While I do see opportunity in Nvidia longer term, I cannot say that the road higher won’t be without its fair share of bumps (or perhaps even a vicious bear market drop). I have no idea when semis will fold. Perhaps a rate hike will do it. After all, there’s nothing quite like higher rates to incentivize pulling back on spend. But, regardless, I think Meta Platforms stands out as an AI chip innovator without all of the downside risks should semis decide to nosedive tomorrow.

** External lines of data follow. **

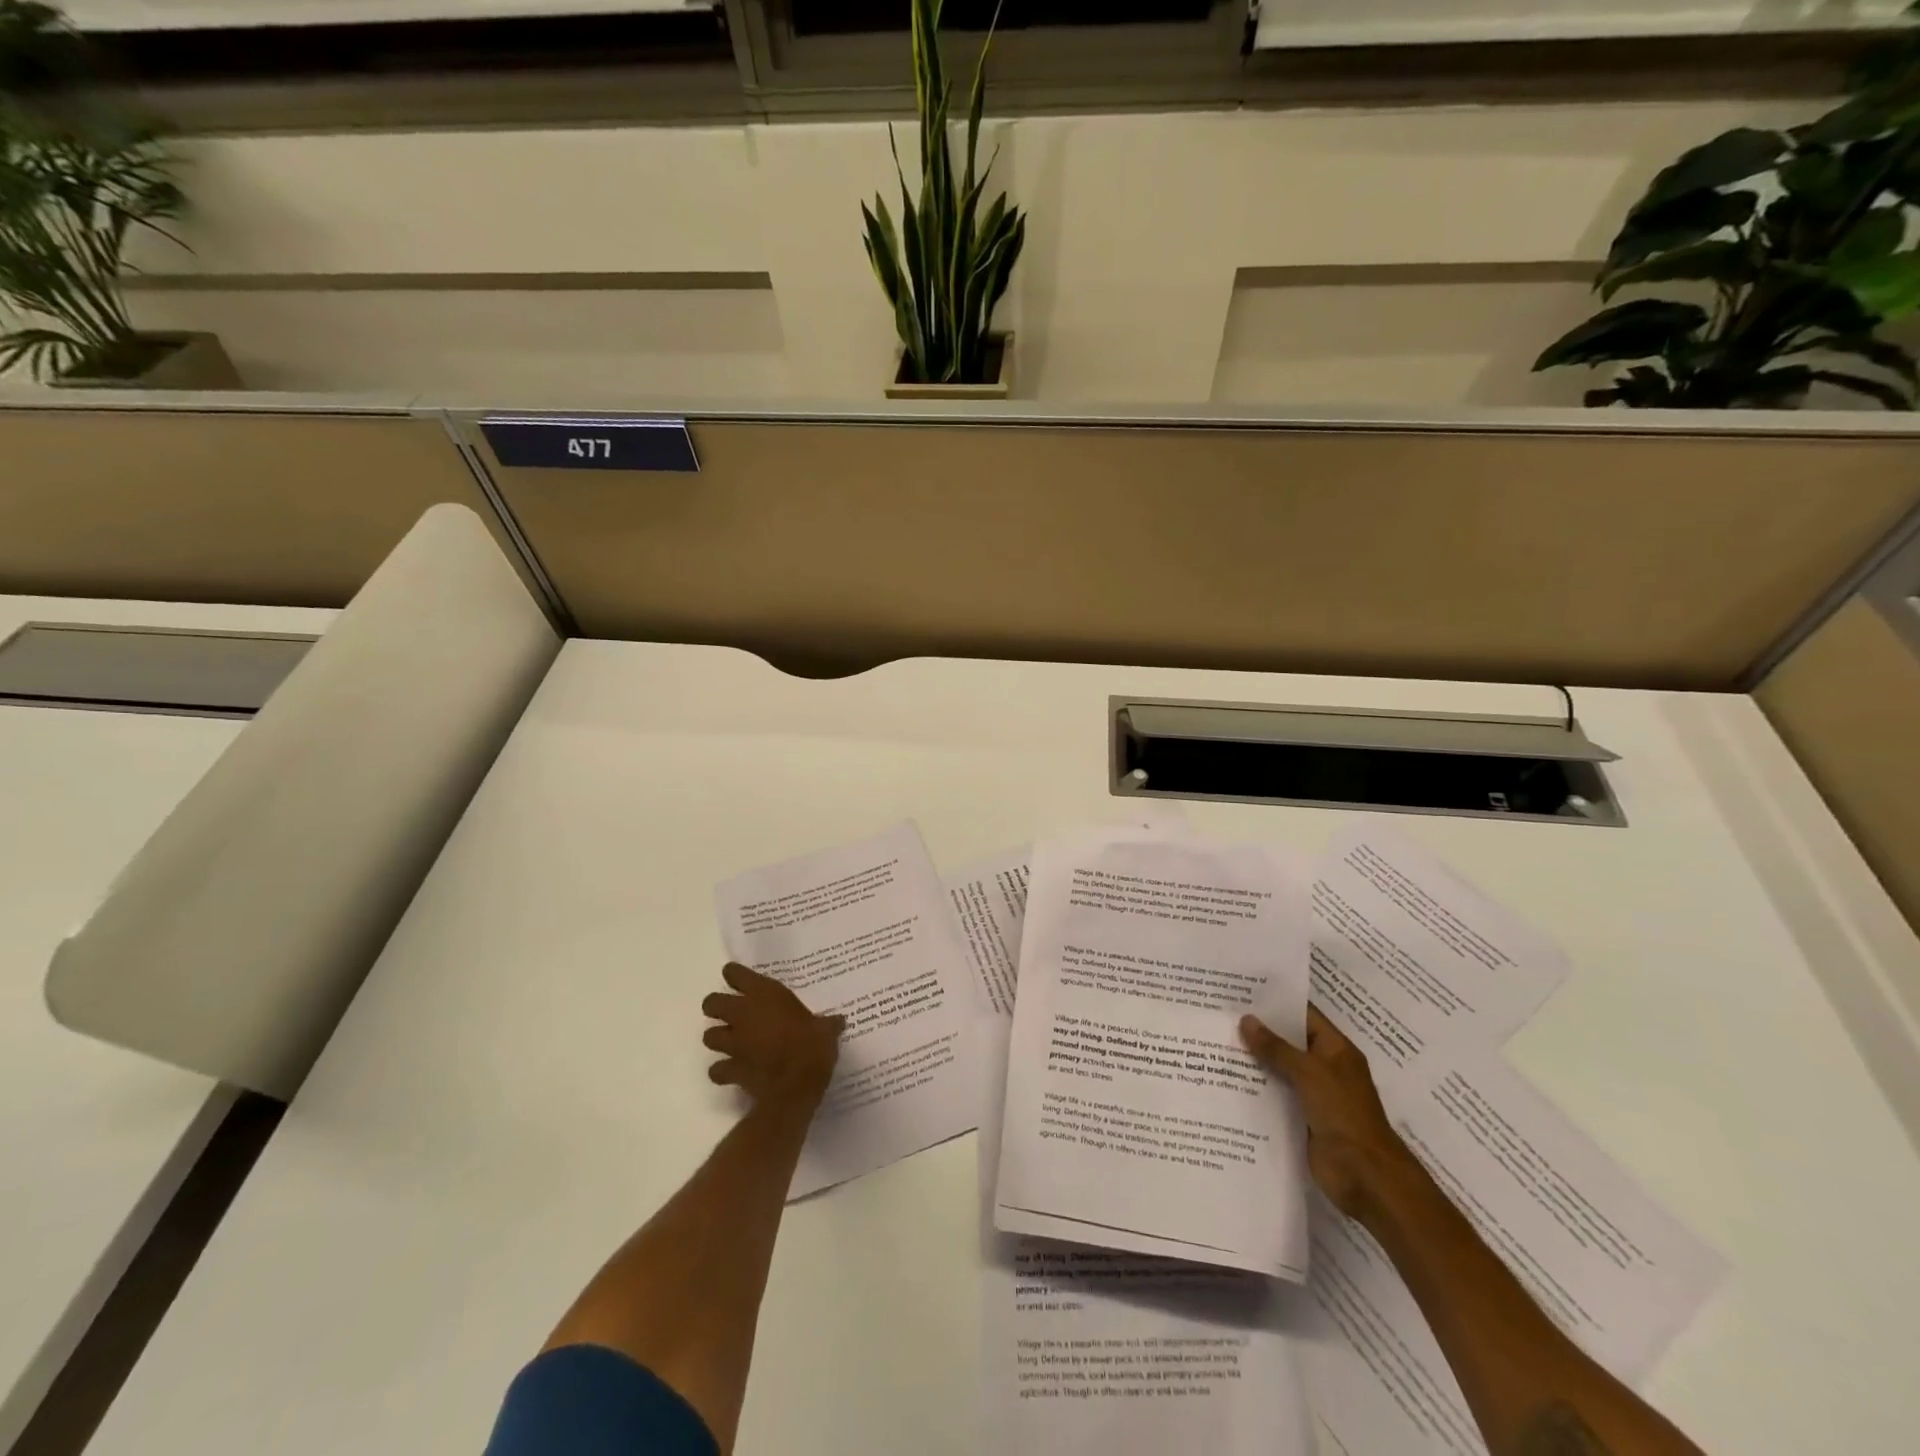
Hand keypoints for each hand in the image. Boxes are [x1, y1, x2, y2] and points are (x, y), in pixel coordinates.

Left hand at [701, 962, 844, 1115]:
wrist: (796, 1087)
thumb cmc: (812, 1047)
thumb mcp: (825, 1030)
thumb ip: (827, 1024)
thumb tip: (839, 1021)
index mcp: (764, 994)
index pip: (735, 973)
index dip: (735, 976)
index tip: (740, 981)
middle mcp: (743, 1014)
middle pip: (711, 1002)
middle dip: (717, 1007)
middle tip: (733, 1013)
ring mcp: (733, 1042)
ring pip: (708, 1035)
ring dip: (718, 1038)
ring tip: (732, 1042)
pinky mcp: (730, 1069)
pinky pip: (717, 1069)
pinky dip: (722, 1071)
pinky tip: (733, 1072)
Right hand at [1240, 1004, 1411, 1220]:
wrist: (1365, 1175)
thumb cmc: (1343, 1113)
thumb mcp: (1309, 1073)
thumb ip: (1276, 1048)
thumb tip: (1246, 1020)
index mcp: (1335, 1049)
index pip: (1303, 1015)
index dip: (1276, 1003)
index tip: (1242, 992)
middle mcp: (1325, 1067)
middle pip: (1288, 1042)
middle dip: (1258, 1031)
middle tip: (1220, 1014)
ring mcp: (1313, 1094)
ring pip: (1279, 1070)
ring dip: (1253, 1060)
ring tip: (1215, 1042)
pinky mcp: (1301, 1118)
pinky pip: (1275, 1096)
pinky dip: (1255, 1088)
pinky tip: (1226, 1079)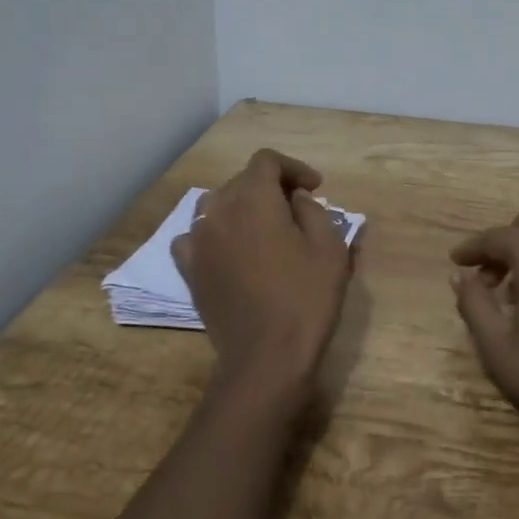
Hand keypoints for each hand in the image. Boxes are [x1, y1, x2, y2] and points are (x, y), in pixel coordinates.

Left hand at [172, 149, 353, 411]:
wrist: (266, 358)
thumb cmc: (305, 299)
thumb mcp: (329, 247)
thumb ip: (312, 210)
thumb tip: (294, 200)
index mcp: (253, 199)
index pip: (266, 161)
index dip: (293, 168)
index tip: (314, 188)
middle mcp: (218, 210)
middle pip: (241, 180)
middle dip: (270, 187)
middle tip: (297, 210)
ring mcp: (198, 240)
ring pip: (217, 204)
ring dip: (241, 206)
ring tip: (264, 227)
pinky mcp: (189, 269)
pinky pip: (196, 235)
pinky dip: (214, 233)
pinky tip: (229, 248)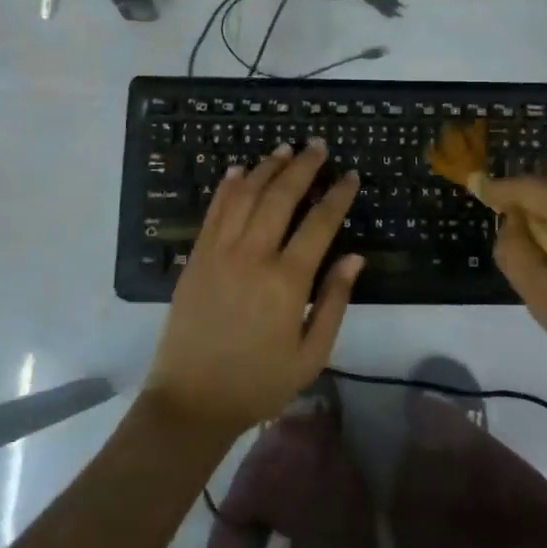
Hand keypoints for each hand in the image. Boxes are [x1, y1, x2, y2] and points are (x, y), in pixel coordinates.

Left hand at [144, 140, 362, 438]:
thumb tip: (355, 257)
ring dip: (267, 167)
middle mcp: (253, 256)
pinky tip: (240, 169)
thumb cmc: (258, 383)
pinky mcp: (196, 257)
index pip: (319, 223)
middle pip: (281, 197)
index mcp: (287, 281)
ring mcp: (219, 253)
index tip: (350, 175)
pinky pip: (214, 211)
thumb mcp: (311, 355)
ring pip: (246, 195)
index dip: (338, 195)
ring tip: (285, 148)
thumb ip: (334, 302)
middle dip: (303, 166)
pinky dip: (228, 186)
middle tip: (318, 145)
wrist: (191, 401)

MTIA looks seriously impressive
Of all the AI strategies, Meta’s seems the most “Mad Max,” so to speak. If it’s not reports of data centers in tents, an AI version of Mark Zuckerberg, big spend on the superintelligence team, or the rapid advancements in MTIA, it’s clear Zuckerberg is more than willing to act as a wartime CEO in this AI revolution. And I think that’s exactly why Meta will be successful in the AI race.
In any case, the six-month innovation loop with Meta’s silicon, I believe, shows just how serious Meta is in securing its custom silicon future. With a deep focus on generative AI and recommendation inference, MTIA is very application-specific. It’s custom-tailored to its business, and it might hold the keys to the future of advertising in the AI age.
In any case, things are moving fast and in a direction that I think could be most conducive to stunning ROIs. Make it for yourself, and perhaps others might come knocking. With the door open to becoming a hyperscaler willing to sell AI compute, I think the whole Meta AI story is fundamentally misunderstood. At just 20.6 times trailing price-to-earnings (P/E), shares scream deep value hiding in plain sight.
The bottom line
Where some see Meta’s AI as a bit of a jumbled mess or behind in the race, I see it as on an aggressive launch pad. If anything, Zuckerberg is a wartime CEO who’s positioned to win big in AI as he deploys the capital and makes forward-thinking decisions that I think rivals might want to copy.